_Instruction:_ Please copy each line below that contains the string "gran".

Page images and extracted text
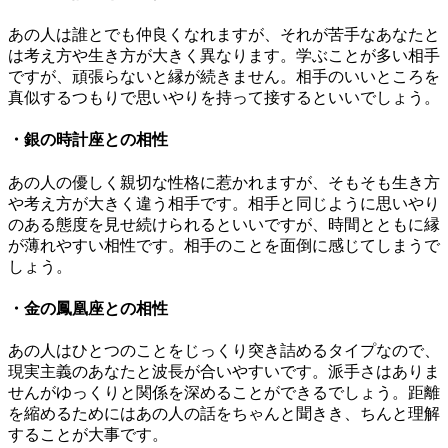
あの人は誰とでも仲良くなれますが、それが苦手なあなたと
は考え方や生き方が大きく異なります。学ぶことが多い相手
ですが、頑張らないと縁が続きません。相手のいいところを
真似するつもりで思いやりを持って接するといいでしょう。
・銀の時計座との相性
あの人の優しく親切な性格に惹かれますが、そもそも生き方
や考え方が大きく違う相手です。相手と同じように思いやり
のある態度を見せ続けられるといいですが、時間とともに縁
が薄れやすい相性です。相手のことを面倒に感じてしまうで
しょう。
・金の鳳凰座との相性
あの人はひとつのことをじっくり突き詰めるタイプなので、
現実主義のあなたと波長が合いやすいです。派手さはありま
せんがゆっくりと関係を深めることができるでしょう。距離
を縮めるためにはあの人の話をちゃんと聞きき、ちんと理解
することが大事です。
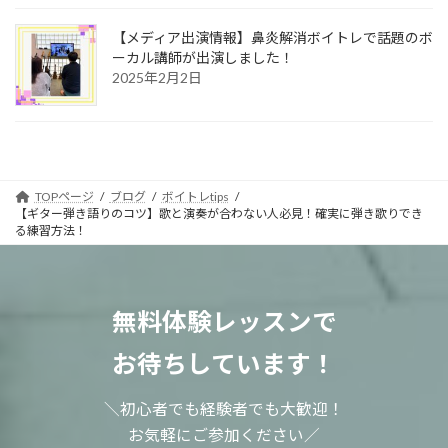
【メディア出演情報】鼻炎解消ボイトレで話題のボ
ーカル講師が出演しました！
2025年2月2日
TOPページ
ブログ
ボイトレtips
【ギター弾き語りのコツ】歌と演奏が合わない人必見！確実に弾き歌りでき
る練習方法！
無料体験レッスンで
お待ちしています！
＼初心者でも経験者でも大歓迎！
お気軽にご参加ください／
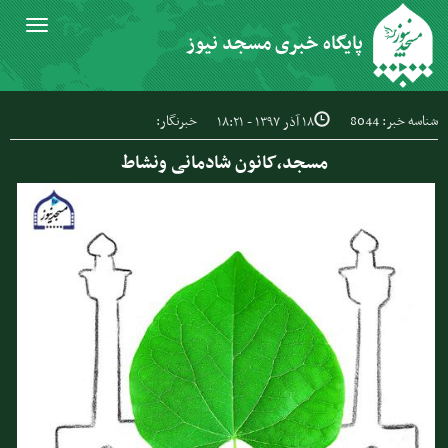
Toggle
پایگاه خبری مسجد نیوز
igation
شناسه خبر: 8044
خبرنگار:
۱۸ آذر ۱۳۹۷ - ۱۸:۲۱
مسجد،کانون شادمانی ونشاط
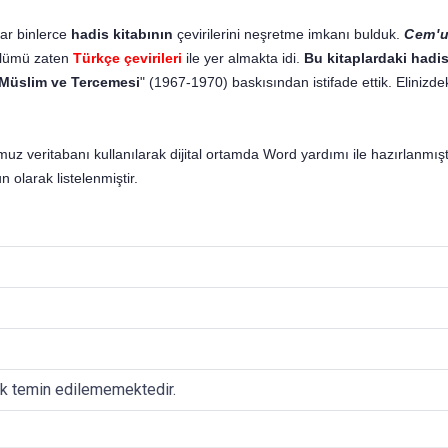
ar binlerce
hadis kitabının
çevirilerini neşretme imkanı bulduk.
Cem'u
ölümü zaten
Türkçe çevirileri
ile yer almakta idi.
Bu kitaplardaki hadis
Müslim ve Tercemesi
" (1967-1970) baskısından istifade ettik. Elinizde
uz veritabanı kullanılarak dijital ortamda Word yardımı ile hazırlanmıştır
 olarak listelenmiştir.
ak temin edilememektedir.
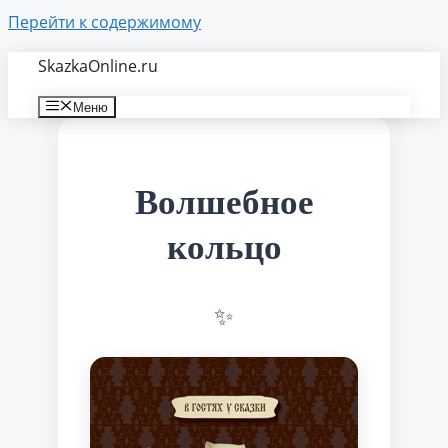
Перейти к содержимому
SkazkaOnline.ru
Меню
Волшебное
кольцо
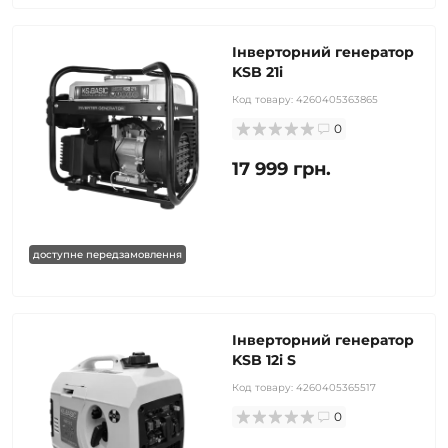
Інверторний генератор
KSB 21i
Код товару:
4260405363865
0
17 999 грн.
доступне передзамовлення
Інверторний генератор
KSB 12i S
Код товару:
4260405365517
0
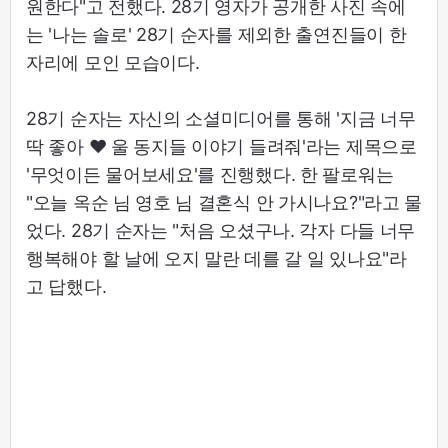
원한다"고 전했다. 28기 영자가 공개한 사진 속에
는 '나는 솔로' 28기 순자를 제외한 출연진들이 한
자리에 모인 모습이다.
28기 순자는 자신의 소셜미디어를 통해 '지금 너무
딱 좋아 ♥ 울 동지들 이야기 들려줘'라는 제목으로
'무엇이든 물어보세요'를 진행했다. 한 팔로워는
"오늘 옥순 님 영호 님 결혼식 안 가시나요?"라고 물
었다. 28기 순자는 "처음 오셨구나. 각자 다들 너무
행복해야 할 날에 오지 말란 데를 갈 일 있나요"라
고 답했다.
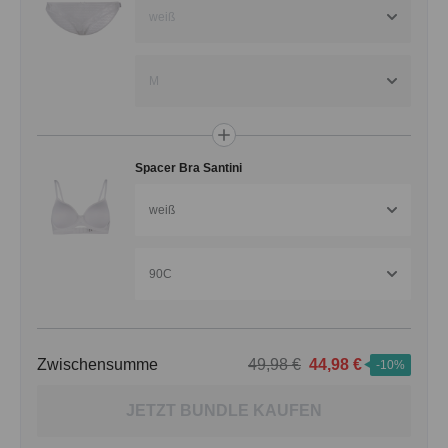
weiß
M
Spacer Bra Santini
weiß
90C
Zwischensumme
49,98 €
44,98 €
-10%
JETZT BUNDLE KAUFEN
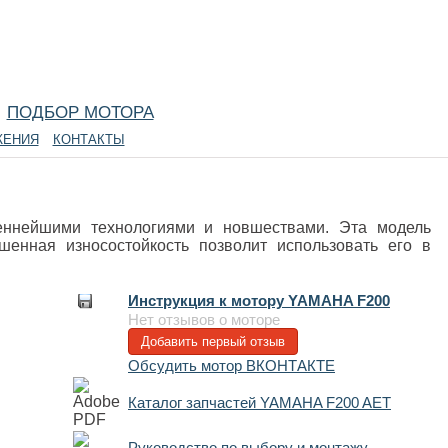
атьи про лодочные моторы.
ПОДБОР МОТОРА
ЖЕНИЯ
КОНТАКТЫ
ннейшими технологиями и новшествами. Эта модель
енная износостойкость позволит использовать его в
Инструкция к мотору YAMAHA F200
Нет отзывов о моторе
Добавить первый отзыв
Обсудить мотор ВКОНТАКТЕ
Каталог запчастей YAMAHA F200 AET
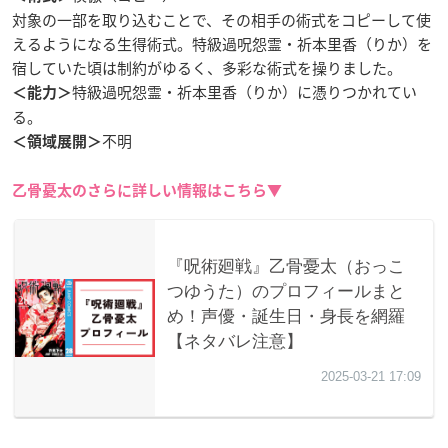
対象の一部を取り込むことで、その相手の術式をコピーして使
えるようになる生得術式。特級過呪怨霊・祈本里香（りか）を
宿していた頃は制約がゆるく、多彩な術式を操りました。
特級過呪怨霊・祈本里香（りか）に憑りつかれてい
＜能力＞
る。
不明
＜領域展開＞
乙骨憂太のさらに詳しい情報はこちら▼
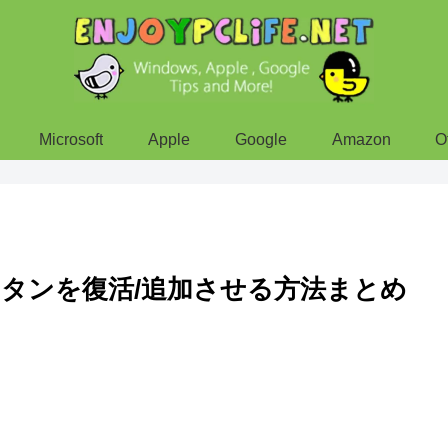
Microsoft
Apple
Google
Amazon
O
トボタンを復活/追加させる方法まとめ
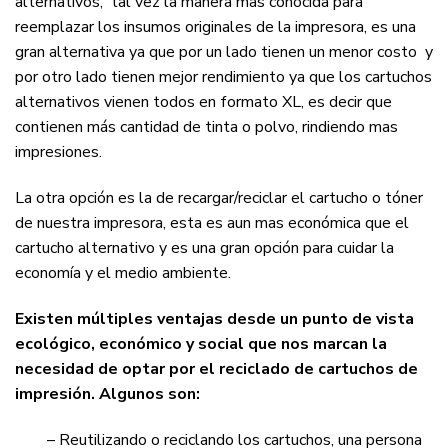
alternativos, tal vez la manera mas conocida para
reemplazar los insumos originales de la impresora, es una
gran alternativa ya que por un lado tienen un menor costo y
por otro lado tienen mejor rendimiento ya que los cartuchos
alternativos vienen todos en formato XL, es decir que
contienen más cantidad de tinta o polvo, rindiendo mas
impresiones.
La otra opción es la de recargar/reciclar el cartucho o tóner
de nuestra impresora, esta es aun mas económica que el
cartucho alternativo y es una gran opción para cuidar la
economía y el medio ambiente.
Existen múltiples ventajas desde un punto de vista
ecológico, económico y social que nos marcan la
necesidad de optar por el reciclado de cartuchos de
impresión. Algunos son:
– Reutilizando o reciclando los cartuchos, una persona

_Reply to the exercise:_
gran alternativa ya que por un lado tienen un menor costo y
cartucho alternativo y es una gran opción para cuidar la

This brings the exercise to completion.